**WORK REQUEST:** Reproduce the entries below word for word, from their first line through the line containing "FUNNY RELATIONSHIP ADVICE: 10 FUNNY", both ends included.

**RECORDS FOR THIS TASK:**
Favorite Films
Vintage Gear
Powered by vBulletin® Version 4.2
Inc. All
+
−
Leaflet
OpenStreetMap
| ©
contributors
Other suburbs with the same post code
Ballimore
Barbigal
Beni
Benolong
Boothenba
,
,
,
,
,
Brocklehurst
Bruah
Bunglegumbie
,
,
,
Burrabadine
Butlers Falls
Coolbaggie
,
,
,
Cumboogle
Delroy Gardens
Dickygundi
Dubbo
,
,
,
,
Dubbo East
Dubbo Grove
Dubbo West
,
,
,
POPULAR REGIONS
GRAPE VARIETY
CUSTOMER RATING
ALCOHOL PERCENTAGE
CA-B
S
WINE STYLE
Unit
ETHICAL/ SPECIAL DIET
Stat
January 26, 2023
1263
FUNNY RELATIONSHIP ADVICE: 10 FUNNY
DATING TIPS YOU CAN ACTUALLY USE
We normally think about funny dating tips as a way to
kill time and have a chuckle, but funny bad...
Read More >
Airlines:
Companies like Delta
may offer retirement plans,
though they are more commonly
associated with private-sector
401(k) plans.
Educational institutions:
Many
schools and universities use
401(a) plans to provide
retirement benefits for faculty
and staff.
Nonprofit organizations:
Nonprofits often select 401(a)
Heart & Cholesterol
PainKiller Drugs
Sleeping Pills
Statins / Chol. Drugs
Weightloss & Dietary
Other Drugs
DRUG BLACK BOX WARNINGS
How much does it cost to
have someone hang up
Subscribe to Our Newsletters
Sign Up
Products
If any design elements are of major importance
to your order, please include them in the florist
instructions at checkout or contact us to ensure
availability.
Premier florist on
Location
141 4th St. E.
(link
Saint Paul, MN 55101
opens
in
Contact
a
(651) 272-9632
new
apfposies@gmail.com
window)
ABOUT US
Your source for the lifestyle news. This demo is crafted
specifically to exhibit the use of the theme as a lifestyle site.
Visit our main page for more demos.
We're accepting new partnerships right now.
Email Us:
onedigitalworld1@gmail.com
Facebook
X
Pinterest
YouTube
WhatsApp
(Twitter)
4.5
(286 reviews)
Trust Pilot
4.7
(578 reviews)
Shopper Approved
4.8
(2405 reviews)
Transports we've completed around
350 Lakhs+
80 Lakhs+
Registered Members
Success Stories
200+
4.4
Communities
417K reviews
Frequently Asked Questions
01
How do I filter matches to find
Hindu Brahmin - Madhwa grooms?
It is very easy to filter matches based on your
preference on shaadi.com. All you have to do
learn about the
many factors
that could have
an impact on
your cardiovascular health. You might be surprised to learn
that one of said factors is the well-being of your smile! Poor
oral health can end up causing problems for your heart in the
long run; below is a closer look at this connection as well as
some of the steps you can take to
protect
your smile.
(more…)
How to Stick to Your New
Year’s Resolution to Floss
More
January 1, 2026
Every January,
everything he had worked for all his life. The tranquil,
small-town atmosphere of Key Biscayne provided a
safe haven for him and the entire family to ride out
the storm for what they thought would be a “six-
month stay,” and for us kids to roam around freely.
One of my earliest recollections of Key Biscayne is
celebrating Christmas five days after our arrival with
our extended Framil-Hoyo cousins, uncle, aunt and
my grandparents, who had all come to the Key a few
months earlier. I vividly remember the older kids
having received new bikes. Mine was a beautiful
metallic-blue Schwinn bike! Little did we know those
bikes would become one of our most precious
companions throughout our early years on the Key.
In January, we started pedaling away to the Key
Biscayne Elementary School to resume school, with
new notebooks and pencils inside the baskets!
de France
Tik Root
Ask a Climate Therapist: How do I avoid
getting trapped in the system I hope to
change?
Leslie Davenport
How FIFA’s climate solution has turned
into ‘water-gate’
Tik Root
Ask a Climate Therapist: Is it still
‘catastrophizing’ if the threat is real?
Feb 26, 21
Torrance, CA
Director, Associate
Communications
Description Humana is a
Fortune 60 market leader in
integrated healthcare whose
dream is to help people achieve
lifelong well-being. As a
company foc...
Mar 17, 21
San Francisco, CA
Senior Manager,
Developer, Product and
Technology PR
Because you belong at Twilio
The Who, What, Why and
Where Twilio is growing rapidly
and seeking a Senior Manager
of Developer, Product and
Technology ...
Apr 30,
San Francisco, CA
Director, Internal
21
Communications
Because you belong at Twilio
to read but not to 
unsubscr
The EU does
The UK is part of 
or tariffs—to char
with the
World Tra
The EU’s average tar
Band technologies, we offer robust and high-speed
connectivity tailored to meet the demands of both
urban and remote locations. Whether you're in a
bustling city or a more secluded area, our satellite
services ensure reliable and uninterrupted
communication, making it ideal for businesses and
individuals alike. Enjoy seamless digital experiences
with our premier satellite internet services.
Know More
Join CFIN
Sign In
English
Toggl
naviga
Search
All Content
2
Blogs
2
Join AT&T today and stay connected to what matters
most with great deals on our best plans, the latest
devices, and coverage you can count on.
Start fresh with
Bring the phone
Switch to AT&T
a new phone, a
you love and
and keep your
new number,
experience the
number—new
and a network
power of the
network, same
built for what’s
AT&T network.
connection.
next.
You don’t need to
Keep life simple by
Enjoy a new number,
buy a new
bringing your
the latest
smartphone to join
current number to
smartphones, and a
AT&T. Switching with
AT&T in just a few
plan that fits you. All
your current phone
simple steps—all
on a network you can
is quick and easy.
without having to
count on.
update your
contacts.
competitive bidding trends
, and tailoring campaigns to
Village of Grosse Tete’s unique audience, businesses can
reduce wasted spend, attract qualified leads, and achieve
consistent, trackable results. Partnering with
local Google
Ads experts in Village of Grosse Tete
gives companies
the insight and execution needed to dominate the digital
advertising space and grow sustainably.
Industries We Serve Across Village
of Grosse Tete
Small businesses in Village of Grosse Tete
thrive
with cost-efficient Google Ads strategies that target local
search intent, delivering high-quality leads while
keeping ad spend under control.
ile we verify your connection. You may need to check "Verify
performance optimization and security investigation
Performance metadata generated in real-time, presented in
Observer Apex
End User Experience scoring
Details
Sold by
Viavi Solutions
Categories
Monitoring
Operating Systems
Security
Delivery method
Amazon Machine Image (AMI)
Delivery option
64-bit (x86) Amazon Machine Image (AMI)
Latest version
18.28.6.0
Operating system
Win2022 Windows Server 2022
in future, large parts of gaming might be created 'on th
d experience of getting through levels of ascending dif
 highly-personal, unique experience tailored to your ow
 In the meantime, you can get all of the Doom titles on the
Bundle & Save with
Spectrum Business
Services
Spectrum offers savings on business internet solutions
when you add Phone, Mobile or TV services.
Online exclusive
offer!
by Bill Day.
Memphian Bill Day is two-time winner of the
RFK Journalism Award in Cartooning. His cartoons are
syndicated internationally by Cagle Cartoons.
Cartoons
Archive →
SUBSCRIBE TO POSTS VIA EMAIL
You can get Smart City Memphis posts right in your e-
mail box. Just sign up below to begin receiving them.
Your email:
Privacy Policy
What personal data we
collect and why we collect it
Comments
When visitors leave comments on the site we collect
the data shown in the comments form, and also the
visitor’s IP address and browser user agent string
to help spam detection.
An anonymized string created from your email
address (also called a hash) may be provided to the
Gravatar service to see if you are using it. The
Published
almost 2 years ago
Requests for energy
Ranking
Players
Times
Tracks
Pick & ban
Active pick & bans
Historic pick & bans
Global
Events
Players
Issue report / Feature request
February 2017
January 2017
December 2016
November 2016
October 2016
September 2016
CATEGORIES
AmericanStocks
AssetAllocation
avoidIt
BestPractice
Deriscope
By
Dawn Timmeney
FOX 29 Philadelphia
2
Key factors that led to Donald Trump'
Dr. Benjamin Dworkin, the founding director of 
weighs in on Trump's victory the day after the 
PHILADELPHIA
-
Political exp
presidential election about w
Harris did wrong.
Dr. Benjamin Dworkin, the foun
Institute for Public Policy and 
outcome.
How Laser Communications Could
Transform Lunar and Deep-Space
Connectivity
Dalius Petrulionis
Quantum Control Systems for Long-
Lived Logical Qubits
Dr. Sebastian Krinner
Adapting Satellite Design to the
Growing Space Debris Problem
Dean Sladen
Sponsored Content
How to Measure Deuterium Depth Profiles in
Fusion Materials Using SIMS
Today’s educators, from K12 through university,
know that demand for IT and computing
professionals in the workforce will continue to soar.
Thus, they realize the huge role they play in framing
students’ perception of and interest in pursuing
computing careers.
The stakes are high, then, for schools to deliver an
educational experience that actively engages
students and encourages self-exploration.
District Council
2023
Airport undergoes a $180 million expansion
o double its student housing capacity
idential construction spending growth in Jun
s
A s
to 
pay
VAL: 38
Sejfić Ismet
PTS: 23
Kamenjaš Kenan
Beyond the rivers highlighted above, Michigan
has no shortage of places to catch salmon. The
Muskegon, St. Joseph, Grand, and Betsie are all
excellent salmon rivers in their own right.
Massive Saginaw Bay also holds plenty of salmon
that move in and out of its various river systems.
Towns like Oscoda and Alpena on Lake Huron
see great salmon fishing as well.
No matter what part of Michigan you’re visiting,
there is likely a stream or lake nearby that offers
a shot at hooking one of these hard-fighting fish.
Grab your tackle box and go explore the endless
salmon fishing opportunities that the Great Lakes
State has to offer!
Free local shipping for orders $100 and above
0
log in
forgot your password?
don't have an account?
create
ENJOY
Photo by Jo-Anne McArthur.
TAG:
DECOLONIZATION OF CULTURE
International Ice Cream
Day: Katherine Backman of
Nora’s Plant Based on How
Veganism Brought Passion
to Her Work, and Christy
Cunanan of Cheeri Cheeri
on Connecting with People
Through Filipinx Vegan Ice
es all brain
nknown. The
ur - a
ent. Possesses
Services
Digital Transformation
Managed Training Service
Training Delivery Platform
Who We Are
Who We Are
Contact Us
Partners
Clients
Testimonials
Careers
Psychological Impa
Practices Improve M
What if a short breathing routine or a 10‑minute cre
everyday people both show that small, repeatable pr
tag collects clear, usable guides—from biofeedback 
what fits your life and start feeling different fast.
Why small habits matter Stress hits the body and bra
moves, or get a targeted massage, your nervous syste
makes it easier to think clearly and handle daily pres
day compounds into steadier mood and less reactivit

**RESULT OF THE EXERCISE:**
Favorite Films
Vintage Gear
Powered by vBulletin® Version 4.2
Inc. All
+
−
Leaflet
OpenStreetMap
| ©
contributors
Other suburbs with the same post code
Ballimore
Barbigal
Beni
Benolong
Boothenba
,
,
,
,
,
Brocklehurst
Bruah
Bunglegumbie
,
,
,
Burrabadine
Butlers Falls
Coolbaggie
,
,
,
Cumboogle
Delroy Gardens
Dickygundi
Dubbo
,
,
,
,
Dubbo East
Dubbo Grove
Dubbo West
,
,
,
POPULAR REGIONS
GRAPE VARIETY
CUSTOMER RATING
ALCOHOL PERCENTAGE
CA-B
S
WINE STYLE
Unit
ETHICAL/ SPECIAL DIET
Stat
January 26, 2023
1263
FUNNY RELATIONSHIP ADVICE: 10 FUNNY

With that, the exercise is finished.